Extracted records
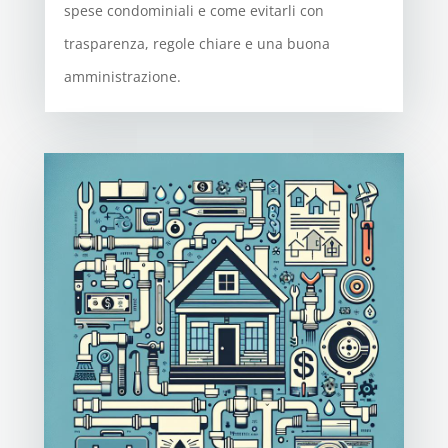
spese condominiali e come evitarli con
trasparenza, regole chiare e una buona
amministrazione.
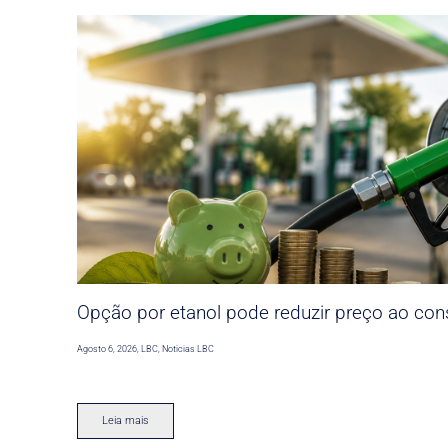
Opção por etanol pode reduzir preço ao co
Agosto 6, 2026
,
LBC
,
Noticias LBC
Leia mais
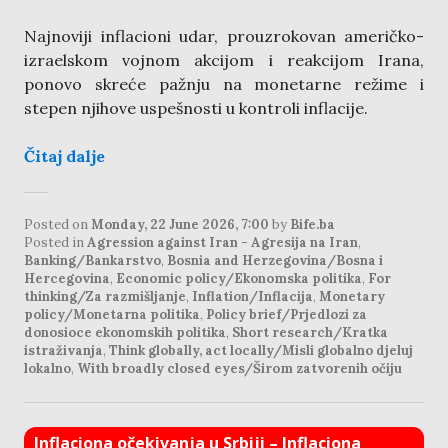
Najnoviji inflacioni udar, prouzrokovan američko-
izraelskom vojnom akcijom i reakcijom Irana,
ponovo skreće pažnju na monetarne režime i
stepen njihove uspešnosti u kontroli inflacije.
Čitaj dalje
Posted on
Monday, 22 June 2026, 7:00
by
Bife.ba
Posted in
Agression against Iran - Agresija na Iran
,
Banking/Bankarstvo
,
Bosnia and Herzegovina/Bosna i
Hercegovina
,
Economic policy/Ekonomska politika
,
For
thinking/Za razmišljanje
,
Inflation/Inflacija
,
Monetary
policy/Monetarna politika
,
Policy brief/Prjedlozi za
donosioce ekonomskih politika
,
Short research/Kratka
istraživanja
,
Think globally, act locally/Misli globalno djeluj
lokalno
,
With broadly closed eyes/Širom zatvorenih očiju
Inflaciona očekivanja u Srbiji – Inflaciona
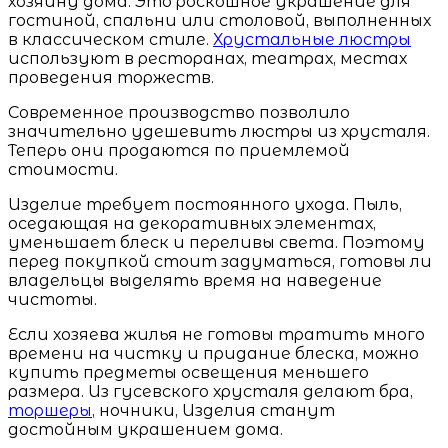
хозяину дома. Это роскошное украшение для
гостиной, спальни или столовой, выполненных
в классическом стиле.
Хрустальные люстры
используют в ресторанах, театрах, местах
проведения торжеств.
Современное производство позволило
значительно удешевить люстры из хрусталя.
Теперь они продаются по приемлемой
стоимости.
Изделие требует постоянного ухода. Пыль,
оседающая на декоративных элементах,
уменьшает блеск и переливы света. Поэтому
перед покупкой стоит задуматься, готовы ли
владельцы выделять время на наведение
чистоты.
Если хозяева жилья не готовы тратить много
времени на чистку и придание блеска, можно
купить предметы освещения меньшего
размера. Из гусевского хрусталя делают бра,
торшеры
, ночники, Изделия станут
достойным украшением дома.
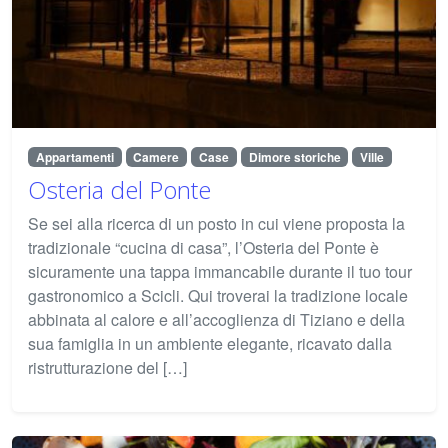
Appartamenti
Camere
Case
Dimore storiche
Ville
Osteria del Ponte
Se sei alla ricerca di un posto in cui viene proposta la
tradizionale “cucina di casa”, l’Osteria del Ponte è
sicuramente una tappa immancabile durante il tuo tour
gastronomico a Scicli. Qui troverai la tradizione locale
abbinata al calore e all’accoglienza di Tiziano e della
sua famiglia in un ambiente elegante, ricavato dalla
ristrutturazione del […]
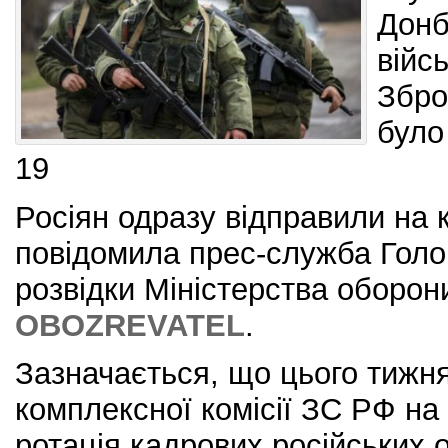
Донб
війс
Збро
було
19
Росіян одразу відправили на 
повідомила прес-служба Голо
розвідки Міністерства оборон
OBOZREVATEL
.
Зазначається, що цього тижня
комплексної комісії ЗС РФ на
ротація кадрових російських 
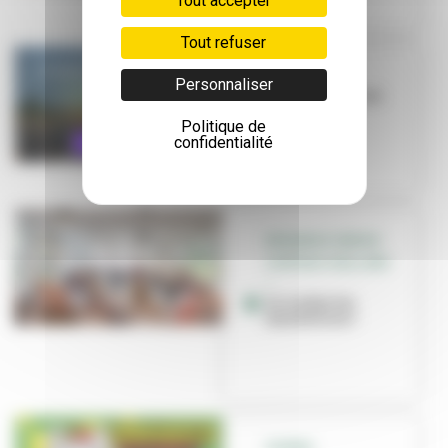
Tout accepter
Tout refuser
QUIZ
Personnaliser
Villeurbanne en
musique
Politique de
confidentialité
RÉSIDENCE SENIOR
CHÂTEAU-GAILLARD
–
Accordez les
mandolines !
SCENES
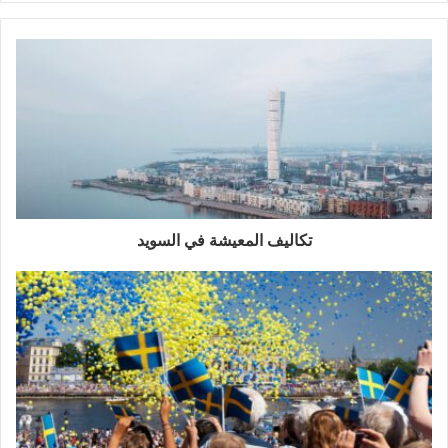
تكاليف المعيشة في السويد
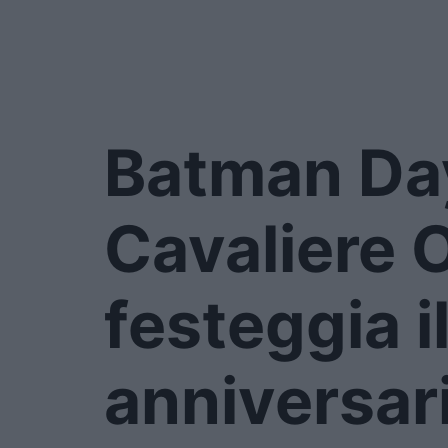
Batman Day
Cavaliere 
festeggia i
anniversar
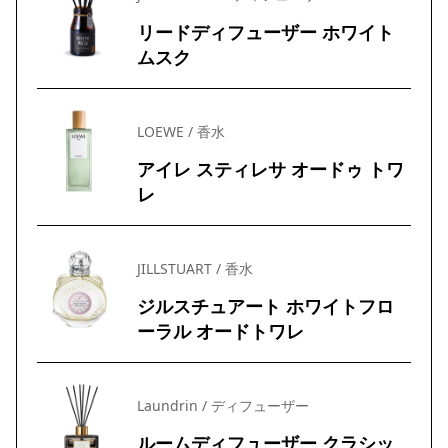
リードディフューザー ホワイト
ムスク
LOEWE / 香水
アイレ スティレサ オードゥ トワ
レ
JILLSTUART / 香水
ジルスチュアート ホワイトフロ
ーラル オードトワレ
Laundrin / ディフューザー
ルームディフューザー クラシッ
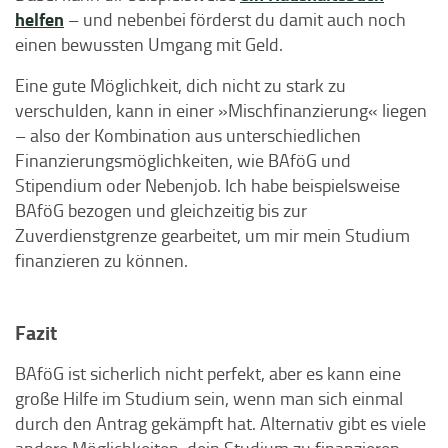
helfen
– und nebenbei förderst du damit auch noch
einen bewussten Umgang mit Geld.
Eine gute Möglichkeit, dich nicht zu stark zu
verschulden, kann in einer »Mischfinanzierung« liegen
– also der Kombination aus unterschiedlichen
Finanzierungsmöglichkeiten, wie BAföG und
Stipendium oder Nebenjob. Ich habe beispielsweise
BAföG bezogen und gleichzeitig bis zur
Zuverdienstgrenze gearbeitet, um mir mein Studium
finanzieren zu können.
Fazit
BAföG ist sicherlich nicht perfekt, aber es kann eine
große Hilfe im Studium sein, wenn man sich einmal
durch den Antrag gekämpft hat. Alternativ gibt es viele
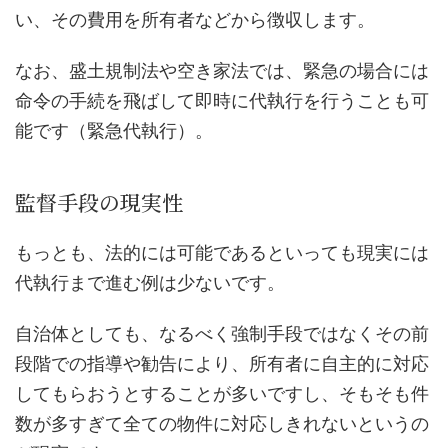
い、その費用を所有者などから徴収します。
なお、盛土規制法や空き家法では、緊急の場合には
命令の手続を飛ばして即時に代執行を行うことも可
能です（緊急代執行）。
監督手段の現実性
もっとも、法的には可能であるといっても現実には
代執行まで進む例は少ないです。
自治体としても、なるべく強制手段ではなくその前
段階での指導や勧告により、所有者に自主的に対応
してもらおうとすることが多いですし、そもそも件
数が多すぎて全ての物件に対応しきれないというの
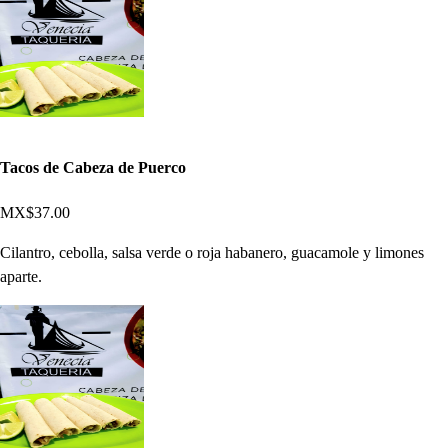
Tacos de Cabeza de Puerco
MX$37.00
Cilantro, cebolla, salsa verde o roja habanero, guacamole y limones
aparte.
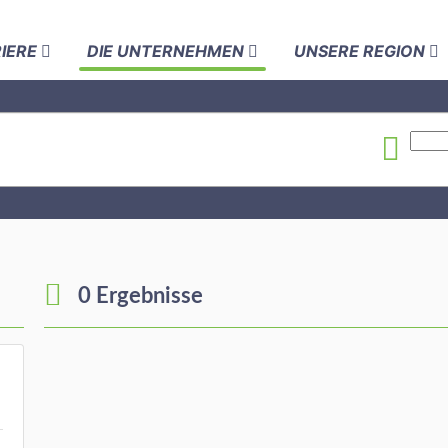
RIERE
DIE UNTERNEHMEN
UNSERE REGION
0 Ergebnisse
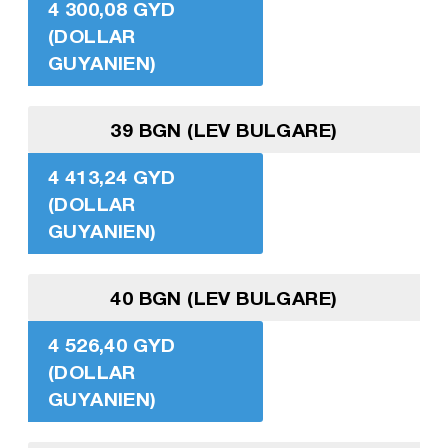
4 300,08 GYD
(DOLLAR
GUYANIEN)
39 BGN (LEV BULGARE)
4 413,24 GYD
(DOLLAR
GUYANIEN)
40 BGN (LEV BULGARE)
4 526,40 GYD
(DOLLAR
GUYANIEN)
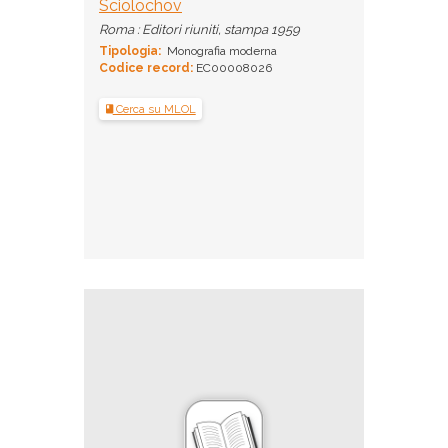
Sciolochov
Roma : Editori riuniti, stampa 1959
Tipologia:
Monografia moderna
Codice record:
EC00008026
Cerca su MLOL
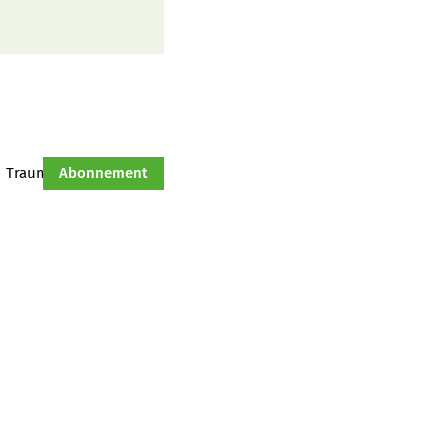
Traumtraktor
Abonnement
Hof-Management
Jahresserie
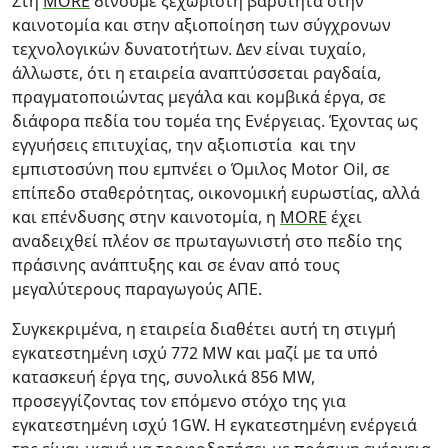
Στη
MORE
δίνουμε ξεχωριστή βαρύτητα στην
καινοτομία και στην αξιοποίηση των σύγχρονων
τεχνολογικών δυνατοτήτων. Δεν είναι τυχαίο,
άλλωστε, ότι η εταιρεία αναπτύσσεται ραγδαία,
πραγματοποιώντας μεγάλα και κομβικά έργα, σε
διάφορα πεδία του τομέα της Ενέργειας. Έχοντας ως
εγγυήσεις επιτυχίας, την αξιοπιστία και την
εμπιστοσύνη που εμπνέει ο Όμιλος Motor Oil, σε
επίπεδο σταθερότητας, οικονομική ευρωστίας, αλλά
και επένδυσης στην καινοτομία, η
MORE
έχει
αναδειχθεί πλέον σε πρωταγωνιστή στο πεδίο της
πράσινης ανάπτυξης και σε έναν από τους
μεγαλύτερους παραγωγούς ΑΠΕ.
Συγκεκριμένα, η εταιρεία διαθέτει αυτή τη στιγμή
εγκατεστημένη ισχύ 772 ΜW και μαζί με τα υπό
κατασκευή έργα της, συνολικά 856 MW,
προσεγγίζοντας τον επόμενο στόχο της για
εγκατεστημένη ισχύ 1GW. Η εγκατεστημένη ενέργειά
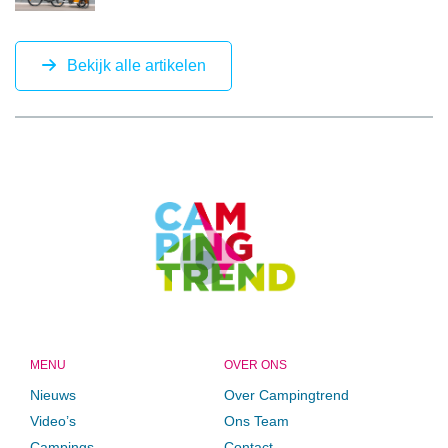
Bekijk alle artikelen
CAMPINGTREND
FOOTER
MENU
OVER ONS
Nieuws
Over Campingtrend
Video’s
Ons Team
Campings
Contact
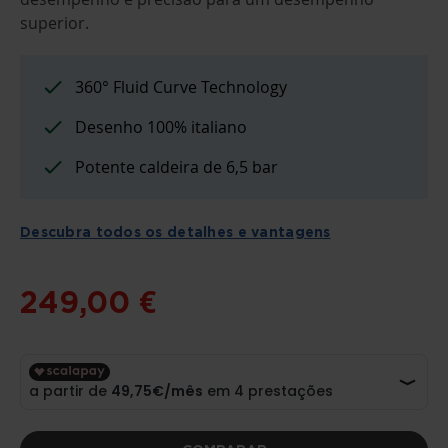
DA
GALERIA
superior.
DE
IMAGENS
360° Fluid Curve Technology
Desenho 100% italiano
Potente caldeira de 6,5 bar
Descubra todos os detalhes e vantagens
249,00 €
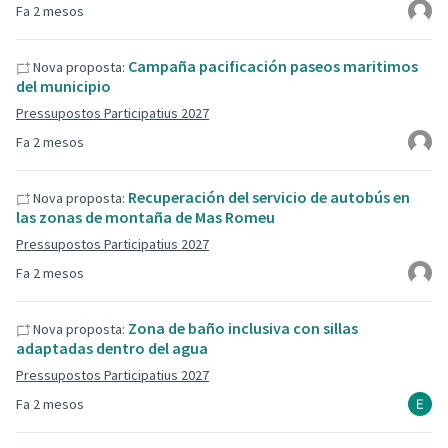
Fa 2 mesos
Campaña pacificación paseos maritimos
Nova proposta:
del municipio
Pressupostos Participatius 2027
Fa 2 mesos
Recuperación del servicio de autobús en
Nova proposta:
las zonas de montaña de Mas Romeu
Pressupostos Participatius 2027
Fa 2 mesos
Zona de baño inclusiva con sillas
Nova proposta:
adaptadas dentro del agua
Pressupostos Participatius 2027
Fa 2 mesos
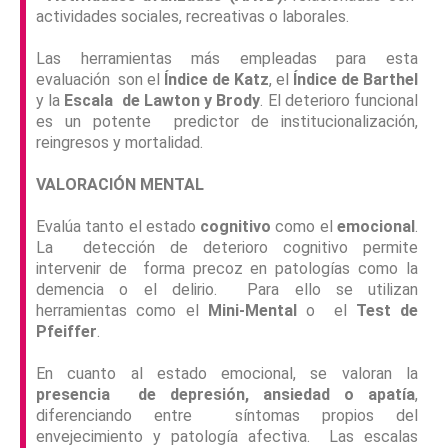
actividades sociales, recreativas o laborales.
Las herramientas más empleadas para esta
evaluación son el
Índice de Katz
, el
Índice de Barthel
y la
Escala de Lawton y Brody
. El deterioro funcional
es un potente predictor de institucionalización,
reingresos y mortalidad.
VALORACIÓN MENTAL
Evalúa tanto el estado
cognitivo
como el
emocional
.
La detección de deterioro cognitivo permite
intervenir de forma precoz en patologías como la
demencia o el delirio. Para ello se utilizan
herramientas como el
Mini-Mental
o el
Test de
Pfeiffer
.
En cuanto al estado emocional, se valoran la
presencia de depresión, ansiedad o apatía
,
diferenciando entre síntomas propios del
envejecimiento y patología afectiva. Las escalas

:: TRY IT ::
The answer must consist of each line from the entries that contains the string "BAföG".

:: RESULT FOR THIS EXERCISE ::
Finanzierungsmöglichkeiten, wie BAföG und
BAföG bezogen und gleichzeitig bis zur
BAföG ist sicherlich nicht perfekt, aber es kann eine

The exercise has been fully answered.